Senior aides to No10 said they were “not bluffing” about changing the way the BBC is funded, making viewers subscribe for the service instead, The Sunday Times reports.
As well as switching to a subscription model, the national broadcaster could be forced to axe some of its television and radio channels.
Plans being drawn up by Downing Street could see the BBC compelled to downsize and sell off the majority of its 61 radio stations, but Radio 3 and Radio 4 will be kept safe.
The number of TV channels may also be reduced, the website scaled back, and BBC stars will be banned from lucrative second jobs, as part of the process of “pruning” the service back.
A source from No10 told The Sunday Times: “We’re not bluffing on the licence fee.
“We are having a consultation and we will whack it. It has to be a subscription model.

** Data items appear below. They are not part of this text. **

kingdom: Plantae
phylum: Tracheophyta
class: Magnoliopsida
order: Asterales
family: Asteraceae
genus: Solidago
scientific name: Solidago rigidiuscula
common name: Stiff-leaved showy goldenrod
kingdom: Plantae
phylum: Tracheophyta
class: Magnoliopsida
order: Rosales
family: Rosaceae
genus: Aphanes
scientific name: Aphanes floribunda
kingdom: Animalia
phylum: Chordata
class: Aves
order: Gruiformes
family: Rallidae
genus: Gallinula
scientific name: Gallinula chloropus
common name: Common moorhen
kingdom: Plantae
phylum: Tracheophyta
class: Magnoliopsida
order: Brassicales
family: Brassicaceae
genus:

“They’ve got hundreds of radio stations, they’ve got all these TV stations and a massive website.
“The whole thing needs pruning back.”
Licence fee backlash
The news comes just weeks after the BBC announced that the licence fee would increase in price from 1 April 2020, to £157.70 per year.
The corporation also faced a huge backlash after announcing plans to scrap free licences from those aged over 75, affecting around 3.7 million pensions.
From 1 June 2020, this will mean those who do not receive Pension Credit will need to pay for the licence in full.
What did people have to say?
News that the BBC could be switched to a subscription model was met largely with praise on social media, with many favoured the idea of having a choice to pay for the service - rather than a licence fee imposed on them.
Twitter users wrote: “No problem at all watching these programs if you want to.. Just subscribe.. I on the other hand don’t wish to but still have to pay?.. Subscription for the BBC is a must..”
“That's why it's called subscription, you have a choice, BBC can charge as much as people are willing to pay, or not, right now they do and allow employees to say and preach what they want, and I'm forced to pay their wages, or become a criminal, that's wrong in this day and age.”
“It is not my BBC. I do not watch it or listen to it and I object to having to pay for it. Those who use the BBC should pay a subscription to do so.”
“The TV Licence is just wrong. It needs to go. Being forced to fund the BBC to legally watch its competitors is really messed up. Personally I would buy a BBC subscription to watch the things on there that I like, but it absolutely should be a choice. #axethetvtax.”
“The BBC cannot continue being funded by force & threat of criminal prosecution. BBC will survive and in fact flourish under subscription.”
“Viewing habits have changed and the BBC is stuck in the past, surely it is about time they came in to the 21st century and moved a voluntary subscription based service. Reason they won't is that they know that they will not be able to compete so want taxpayers money.”
However, others disagreed the move would be a good one, arguing some people - particularly the elderly - may struggle to pay for a subscription channel and that such a service would have its drawbacks.
“TV is essential for elderly people and those who are isolated for other reasons. How can they afford a subscription channel that offers the massive depth that BBC offers? By the whole nation chipping in we all benefit.”
“A subscription #funding model would be extremely destructive. It would change the @bbc from an accountable universal #publicbroadcaster to one that only serves subscribers. A Netflix-style model would undermine its core values. #savethebbc #publicmedia.”
“Can I ask how you expect the BBC to fund BBC National & Local radio services & in the Nation's. Are the Government turning off FM signals & encrypting the DAB service. Then everyone has to have audio equipment including in your car that accepts a subscription card.”